DESCRIPTION OF THE TASK: Using the string "lines" as the key, pull each matching line out of the records below.
[RECORDS PROVIDED]
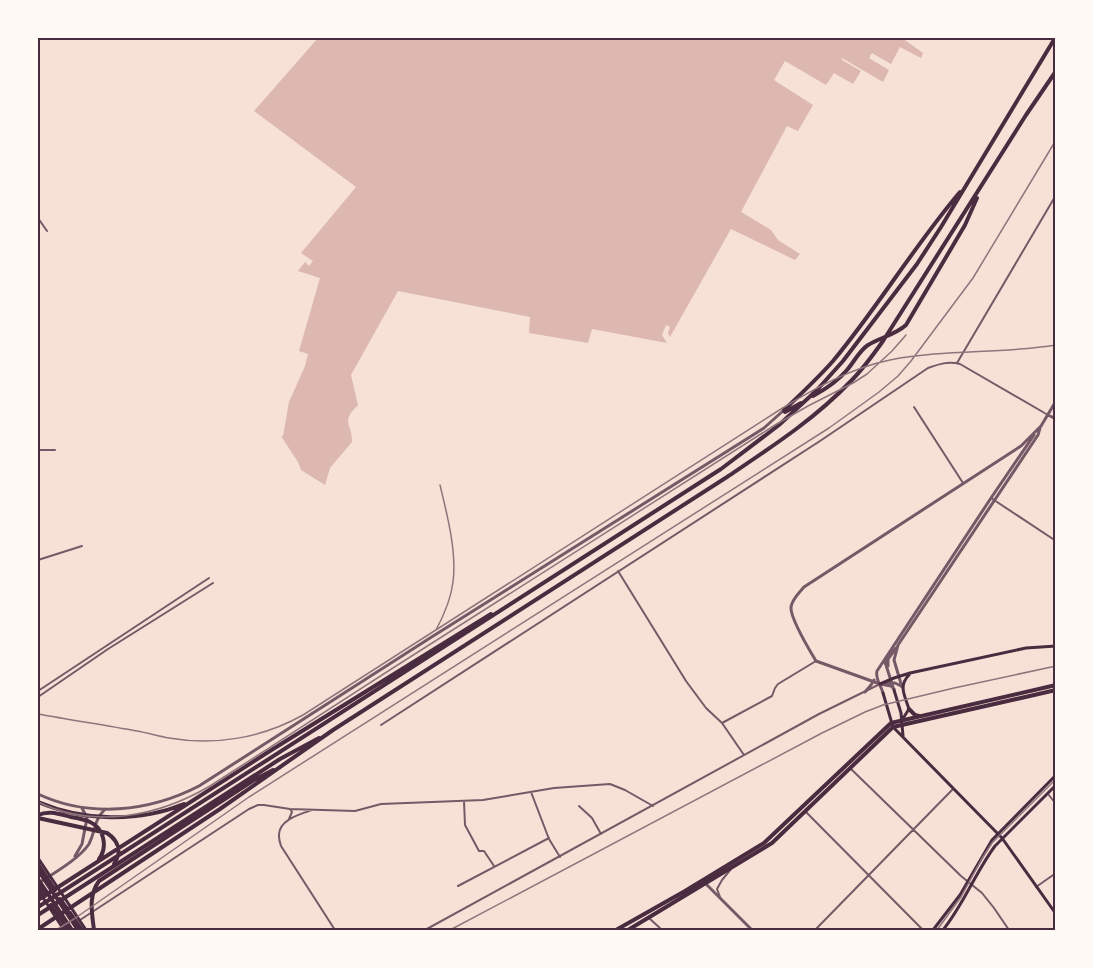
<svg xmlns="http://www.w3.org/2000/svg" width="1093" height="968" viewBox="0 0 1093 968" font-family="'Times New Roman',serif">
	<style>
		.water { fill: #dcb8b0 }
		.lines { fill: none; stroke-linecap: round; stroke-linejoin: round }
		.minor { stroke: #755966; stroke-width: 2 }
		.tertiary { stroke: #755966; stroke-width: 3 }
		.secondary { stroke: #4a2c40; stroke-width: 3 }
		.primary { stroke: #4a2c40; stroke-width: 4 }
		.trunk { stroke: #4a2c40; stroke-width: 4 }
		.tram { stroke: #8f747c; stroke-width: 1.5 }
		.rail { stroke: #8f747c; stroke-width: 1.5 }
		.neatline { fill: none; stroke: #4a2c40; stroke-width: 2 }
	</style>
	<rect width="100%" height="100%" fill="#f7e1d7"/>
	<path class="water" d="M318 38H902L923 53 921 58 900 47 891 64 872 53 869 58 889 70 883 82 842 58V60L861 71 853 84 834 73 826 85 785 61 774 80 813 105 798 131 787 126 741 212 771 230 778 240 800 254 795 260 731 229 670 337 668 333 670 327 666 325 662 335 667 343 592 329 588 343 529 333 530 317 398 291 351 375 358 405C340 423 352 422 352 442L330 468 325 485 301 470 298 462 281 436H283L289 402 305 366 308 354 299 351 320 278 298 271 305 262 309 266 313 261 301 253 356 187 254 111Z"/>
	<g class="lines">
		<path class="minor" d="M38 218 47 231
			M957 363 1056 195
			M914 407 963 483
			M38 450H55
			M991 498 1056 541
			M38 560 82 546
			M618 571 686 681 706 708 722 723 744 755
			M38 691 209 578
			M38 697 108 649 213 583
			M722 723 772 696 775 688 778 684 816 661
			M381 725 820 441 928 368C939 364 948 361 960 364L1048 415
			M850 768 961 876 982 893 994 908 1009 930
			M531 792 549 839 560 857
			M1048 794 1056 804
			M464 801 465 825 479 851H484L494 866
			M579 806 592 818 601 834
			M312 810C300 814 278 820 279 836 279 840 280 843 281 846L335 930
			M806 812 923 930
			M289 819 292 812 290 809
			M458 886 549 838
			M1036 887 1056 873
			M720 897 717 889 722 880 731 869
			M649 918 662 930
			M80 920 249 809 258 805H264L290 809 355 811 381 804 483 800 554 788 610 784 625 790 653 806
			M425 930 819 714 880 684
			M815 930 953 789"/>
		<path class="tertiary" d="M1048 415 1056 419
			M886 659 885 662 893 687
			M888 666V659L896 648
			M885 683H895L901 686
			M902 687 894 660 898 645 1038 435 1040 428
			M894 689 891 686 880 684 816 661C810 651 790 618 791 607 792 599 799 593 804 587L1021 446 1041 426 1056 401
			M865 692 871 685 874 680
			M883 693C881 685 875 679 877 671L991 498 1034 435
			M38 794C89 818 149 812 199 786L430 638 753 435 764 428 784 410
			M75 856 82 844 87 818 82 808
			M39 883C54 873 79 859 89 844 96 830 93 822 105 809
			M706 884 752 930"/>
		<path class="secondary" d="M880 684 894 678 910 673 1026 648 1056 646
			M894 690 901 713 903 736
			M883 693 893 727 1002 838 1056 914
			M902 720 909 709C905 696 898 686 909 675
			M38 858 86 930
			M38 890 64 930
			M933 930 960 895 992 840 1056 775
			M943 930C964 904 975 873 995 846L1056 785"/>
		<path class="primary" d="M909 709 915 715 919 716
			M38 870 78 930
			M38 879 72 930
			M616 930 685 891 764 843 891 723 1056 685
			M628 930 772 843 893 727 1056 690"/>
		<path class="trunk" d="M813 396C826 389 837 382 847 370 854 362 859 351 868 345 881 337 895 335 906 325L965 225 977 198
			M801 403 785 412 784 410C801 394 818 378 833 361 878 307 914 246 960 192
			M38 802C83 821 138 823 184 804
			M38 815C49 810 59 814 71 817 77 818 84 819 90 822 104 828 108 847 99 859
			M38 818 107 833C119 841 122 852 114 864
			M38 864 55 890
			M38 884 45 896
			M60 899 82 930
			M38 900 273 749 491 614
			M51 905 68 930
			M38 907 721 469 779 425 817 390 843 361 917 264 941 227 1055 38
			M38 915 280 759 319 738
			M38 929 220 809 333 730 727 477C770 448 815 419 851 381 863 369 873 355 883 341L1026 115 1056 71
			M94 930C92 913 88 896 99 881L254 780 273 770"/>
		<path class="tram" d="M937 930 961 897 981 860 992 843 1056 779"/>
		<path class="rail" d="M436 630C444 615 451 599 453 582 457 552 447 514 440 485
			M38 714C71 720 104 725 137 731 148 733 158 736 169 738 215 746 262 738 303 715L781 409C815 388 851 368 890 360 945 349 1001 354 1056 345
			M38 802C94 829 157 817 210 786L396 666 775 425 808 406 853 383 867 374 892 351 906 335
			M56 930 74 919 249 797 829 428 879 392 898 376 911 361 973 278 1056 140
			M450 930 822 733 865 712 883 705 954 688 1056 666"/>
	</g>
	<rect width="1093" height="968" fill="none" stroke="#fffaf5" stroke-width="78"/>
	<rect x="39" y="39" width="1015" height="890" class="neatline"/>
</svg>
[/RECORDS PROVIDED]
COMPLETED TASK:
		.lines { fill: none; stroke-linecap: round; stroke-linejoin: round }
	<g class="lines">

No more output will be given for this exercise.